- **Description of the task**
The records below are to be reproduced exactly, with every picture left out.

Stored items from a collection:
==============================

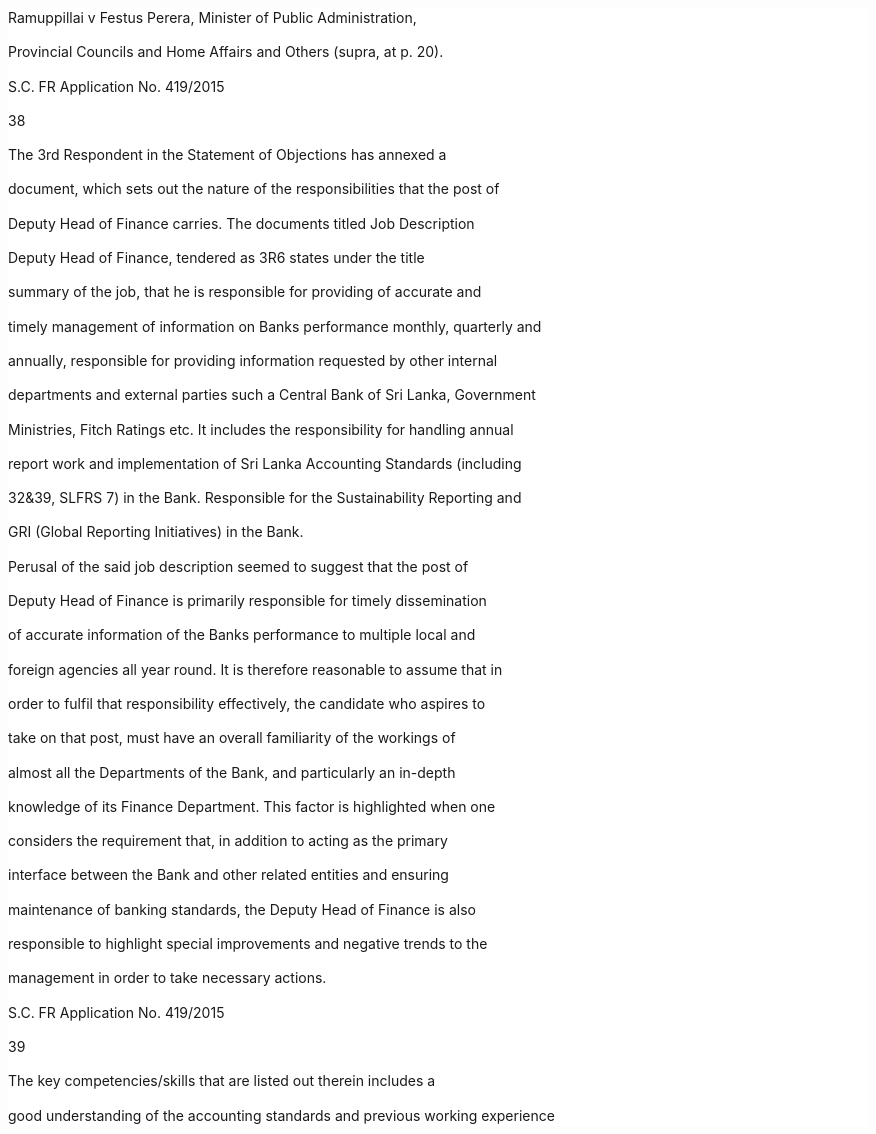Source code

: Ramuppillai v Festus Perera, Minister of Public Administration,

Provincial Councils and Home Affairs and Others (supra, at p. 20).

S.C. FR Application No. 419/2015

38

The 3rd Respondent in the Statement of Objections has annexed a

document, which sets out the nature of the responsibilities that the post of

Deputy Head of Finance carries. The documents titled Job Description

Deputy Head of Finance, tendered as 3R6 states under the title

summary of the job, that he is responsible for providing of accurate and

timely management of information on Banks performance monthly, quarterly and

annually, responsible for providing information requested by other internal

departments and external parties such a Central Bank of Sri Lanka, Government

Ministries, Fitch Ratings etc. It includes the responsibility for handling annual

report work and implementation of Sri Lanka Accounting Standards (including

32&39, SLFRS 7) in the Bank. Responsible for the Sustainability Reporting and

GRI (Global Reporting Initiatives) in the Bank.

Perusal of the said job description seemed to suggest that the post of

Deputy Head of Finance is primarily responsible for timely dissemination

of accurate information of the Banks performance to multiple local and

foreign agencies all year round. It is therefore reasonable to assume that in

order to fulfil that responsibility effectively, the candidate who aspires to

take on that post, must have an overall familiarity of the workings of

almost all the Departments of the Bank, and particularly an in-depth

knowledge of its Finance Department. This factor is highlighted when one

considers the requirement that, in addition to acting as the primary

interface between the Bank and other related entities and ensuring

maintenance of banking standards, the Deputy Head of Finance is also

responsible to highlight special improvements and negative trends to the

management in order to take necessary actions.

S.C. FR Application No. 419/2015

39

The key competencies/skills that are listed out therein includes a

good understanding of the accounting standards and previous working experience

==============================

- **Solution to this task**
Source code

: Ramuppillai v Festus Perera, Minister of Public Administration,

Provincial Councils and Home Affairs and Others (supra, at p. 20).

S.C. FR Application No. 419/2015

38

The 3rd Respondent in the Statement of Objections has annexed a

document, which sets out the nature of the responsibilities that the post of

Deputy Head of Finance carries. The documents titled Job Description

Deputy Head of Finance, tendered as 3R6 states under the title

summary of the job, that he is responsible for providing of accurate and

timely management of information on Banks performance monthly, quarterly and

annually, responsible for providing information requested by other internal

departments and external parties such a Central Bank of Sri Lanka, Government

Ministries, Fitch Ratings etc. It includes the responsibility for handling annual

report work and implementation of Sri Lanka Accounting Standards (including

32&39, SLFRS 7) in the Bank. Responsible for the Sustainability Reporting and

GRI (Global Reporting Initiatives) in the Bank.

Perusal of the said job description seemed to suggest that the post of

Deputy Head of Finance is primarily responsible for timely dissemination

of accurate information of the Banks performance to multiple local and

foreign agencies all year round. It is therefore reasonable to assume that in

order to fulfil that responsibility effectively, the candidate who aspires to

take on that post, must have an overall familiarity of the workings of

almost all the Departments of the Bank, and particularly an in-depth

knowledge of its Finance Department. This factor is highlighted when one

considers the requirement that, in addition to acting as the primary

interface between the Bank and other related entities and ensuring

maintenance of banking standards, the Deputy Head of Finance is also

responsible to highlight special improvements and negative trends to the

management in order to take necessary actions.

S.C. FR Application No. 419/2015

39

The key competencies/skills that are listed out therein includes a

good understanding of the accounting standards and previous working experience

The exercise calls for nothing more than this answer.